Face it, people don’t care how long you have struggled, how much money you have invested or how many years of your life it took to bring your service or product to fruition. Don’t waste valuable attention time by trying to sell someone on these things. Ask yourself one thing and one thing only. From the customer’s point of view – “What is in it for ME?“.
According to the Quarterly Census of Employment & Wages at the beginning of 2011, in Missouri (where I live) small businesses that have less than 50 employees, makes up 94% of all businesses in the state. I suspect that those numbers are similar throughout the nation although I have not verified that. In any case, both state and federal governments agree that small businesses are the driving force of our economy. Contrary to popular opinion, I predict that this number will actually increase in the coming years despite the ongoing recession.
Everywhere I look people are beginning to wake up and realize that they have sold their souls for a dollar.

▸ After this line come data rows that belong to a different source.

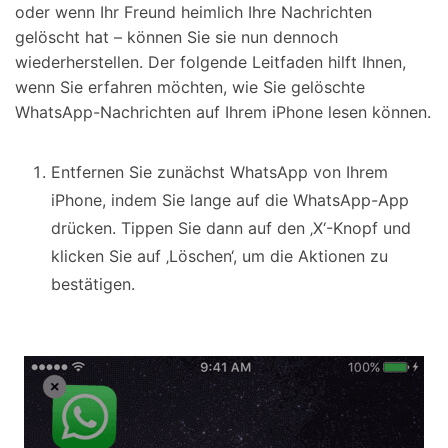
oder wenn Ihr Freund heimlich Ihre Nachrichten
gelöscht hat – können Sie sie nun dennoch
wiederherstellen. Der folgende Leitfaden hilft Ihnen,
wenn Sie erfahren möchten, wie Sie gelöschte
WhatsApp-Nachrichten auf Ihrem iPhone lesen können.
Entfernen Sie zunächst WhatsApp von Ihrem
iPhone, indem Sie lange auf die WhatsApp-App
drücken. Tippen Sie dann auf den ‚X‘-Knopf und
klicken Sie auf ‚Löschen‘, um die Aktionen zu
bestätigen.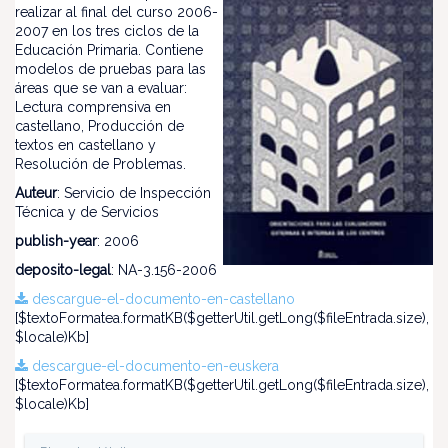
realizar al final del curso 2006-
2007 en los tres ciclos de la
Educación Primaria. Contiene
modelos de pruebas para las
áreas que se van a evaluar:
Lectura comprensiva en
castellano, Producción de
textos en castellano y
Resolución de Problemas.
Auteur
: Servicio de Inspección
Técnica y de Servicios
publish-year
: 2006
deposito-legal
: NA-3.156-2006
descargue-el-documento-en-castellano
[$textoFormatea.formatKB($getterUtil.getLong($fileEntrada.size),
$locale)Kb]
descargue-el-documento-en-euskera
[$textoFormatea.formatKB($getterUtil.getLong($fileEntrada.size),
$locale)Kb]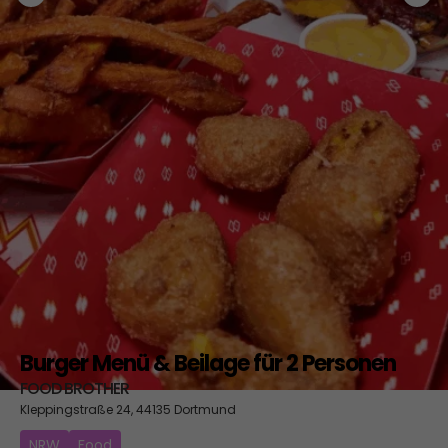
Burger Menü & Beilage für 2 Personen
FOOD BROTHER
Kleppingstraße 24, 44135 Dortmund
NRW
Food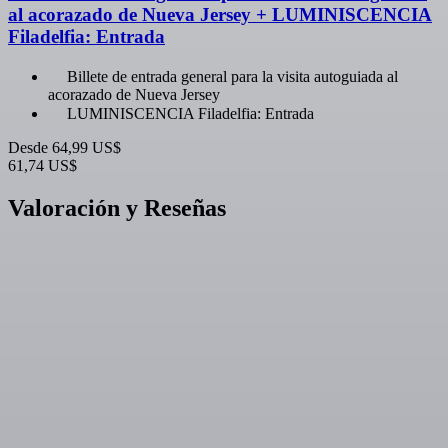
al acorazado de Nueva Jersey + LUMINISCENCIA
Filadelfia: Entrada
Billete de entrada general para la visita autoguiada al
acorazado de Nueva Jersey
LUMINISCENCIA Filadelfia: Entrada
Desde
64,99 US$
61,74 US$
Valoración y Reseñas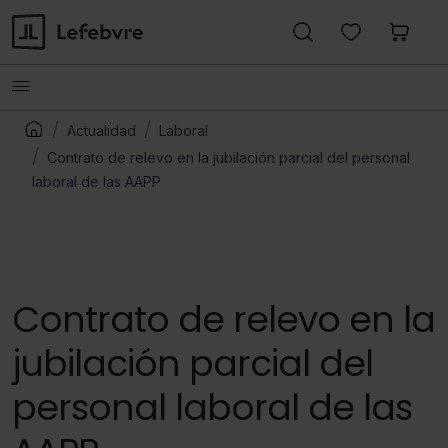
Actualidad
Laboral
Contrato de relevo en la jubilación parcial del personal
laboral de las AAPP
Contrato de relevo en la
jubilación parcial del
personal laboral de las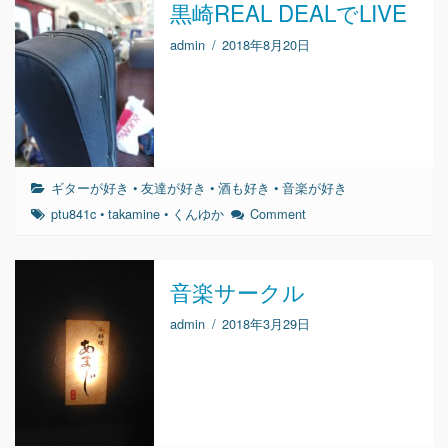
黒崎REAL DEALでLIVE
admin
/
2018年8月20日
ギターが好き
•
友達が好き
•
酒も好き
•
音楽が好き
ptu841c
•
takamine
•
くんゆか
Comment
音楽サークル
admin
/
2018年3月29日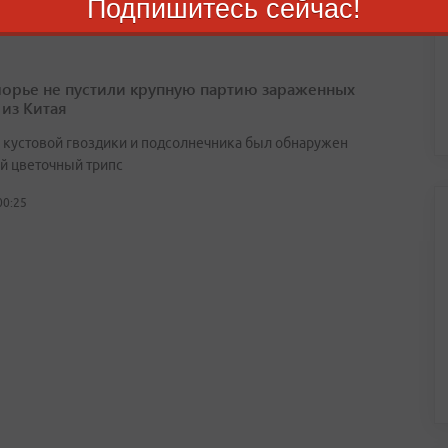
Подпишитесь сейчас!
орье не пустили крупную партию зараженных
 из Китая
х кустовой гвоздики и подсолнечника был обнаружен
й цветочный трипс
00:25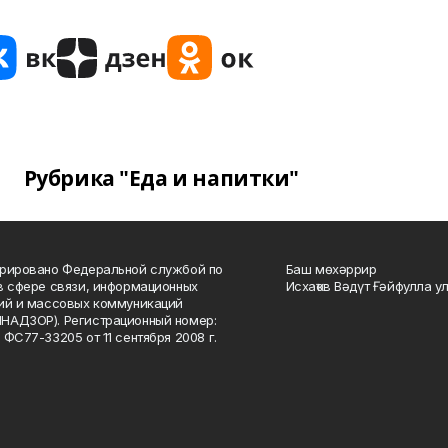
Рубрика "Еда и напитки"
рировано Федеральной службой по
Баш мөхәррир
в сфере связи, информационных
Исхаҡов Вәдүт Ғәйфулла у
ий и массовых коммуникаций
НАДЗОР). Регистрационный номер:
 ФС77-33205 от 11 сентября 2008 г.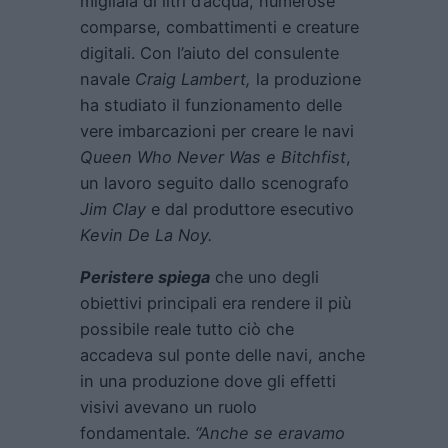
migliaia di litri d’acqua, numerose
comparse, combattimenti e creature
digitali. Con l’aiuto del consulente
navale
Craig Lambert,
la produzione
ha studiato il funzionamento delle
vere imbarcazioni per creare le navi
Queen Who Never Was e Bitchfist
,
un lavoro seguito dallo scenografo
Jim Clay
e dal produttore esecutivo
Kevin De La Noy.
Peristere spiega
che uno degli
obiettivi principali era rendere il più
possibile reale tutto ciò che
accadeva sul ponte delle navi, anche
in una produzione dove gli effetti
visivi avevano un ruolo
fondamentale.
“Anche se eravamo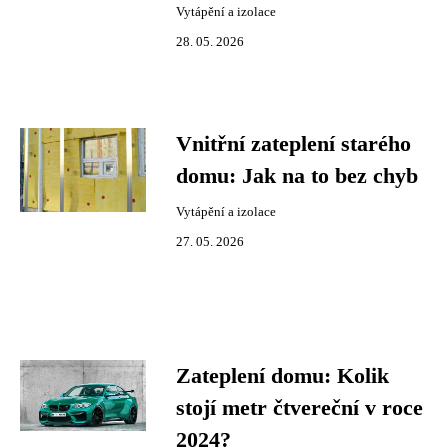
Vytápění a izolace
28. 05. 2026
Vnitřní zateplení starého
domu: Jak na to bez chyb
Vytápění a izolace
27. 05. 2026
Zateplení domu: Kolik
stojí metr čtvereční v roce
2024?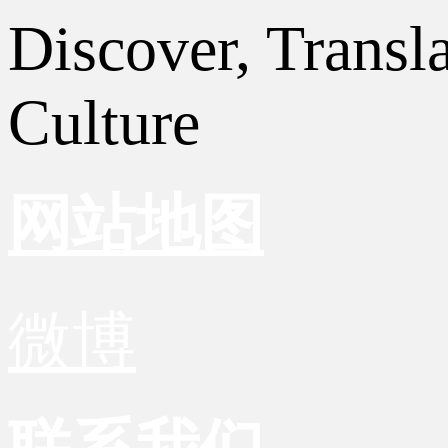
Discover, Transl
Culture
网站地图
微博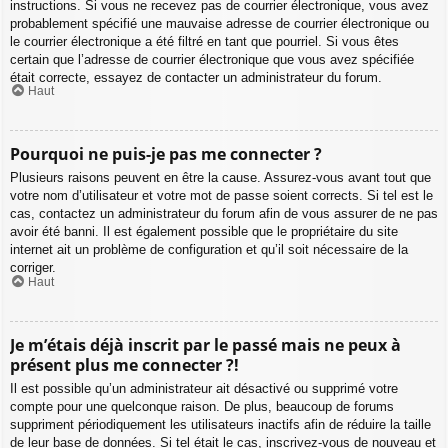
instructions. Si vous ne recevez pas de courrier électronique, vous avez
probablement spécifié une mauvaise adresse de courrier électronique ou
le courrier électronique a été filtré en tant que pourriel. Si vous êtes
certain que l’adresse de courrier électronique que vous avez spécifiée
était correcte, essayez de contacter un administrateur du forum.
Haut
Pourquoi ne puis-je pas me connecter ?
Plusieurs raisons peuvent en être la cause. Assurez-vous avant tout que
votre nom d’utilisateur et votre mot de passe soient corrects. Si tel est le
cas, contactez un administrateur du forum afin de vous assurer de ne pas
avoir été banni. Il est également possible que le propriétaire du site
internet ait un problème de configuration et qu’il soit nécessaire de la
corriger.
Haut
Je m’étais déjà inscrit par le passé mais ne peux à
présent plus me connecter ?!
Il est possible qu’un administrateur ait désactivé ou supprimé votre
compte pour une quelconque raison. De plus, beaucoup de forums
suppriment périodiquement les utilisateurs inactifs afin de réduire la taille
de leur base de données. Si tel était le cas, inscrivez-vous de nouveau et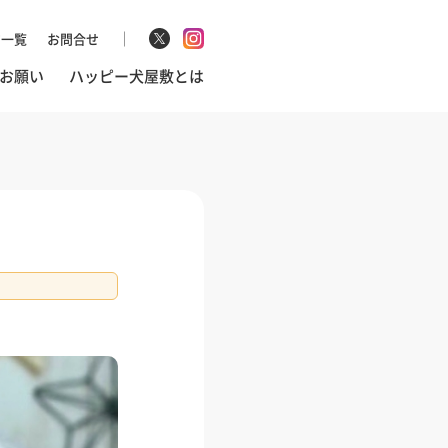
マ一覧
お問合せ
お願い
ハッピー犬屋敷とは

They have given up their freedom for what they mistakenly believe is a “secure paycheck”. In reality people have lost their independence, their identity and I even their security.
Yes, the odds are against the success of a startup business. But the odds can greatly be altered in favor of the entrepreneur who is prepared with the right knowledge and actions. The basics of starting and running a successful small business really is simple. Simple, however, does not mean easy. From what I have read, performing an emergency Tracheotomy on someone using a pocket knife and the barrel of an ink pen sounds pretty simple. But how many of us could actually slit someone’s throat, stick our fingers into the blood and flesh and attach a pen barrel to their wind pipe?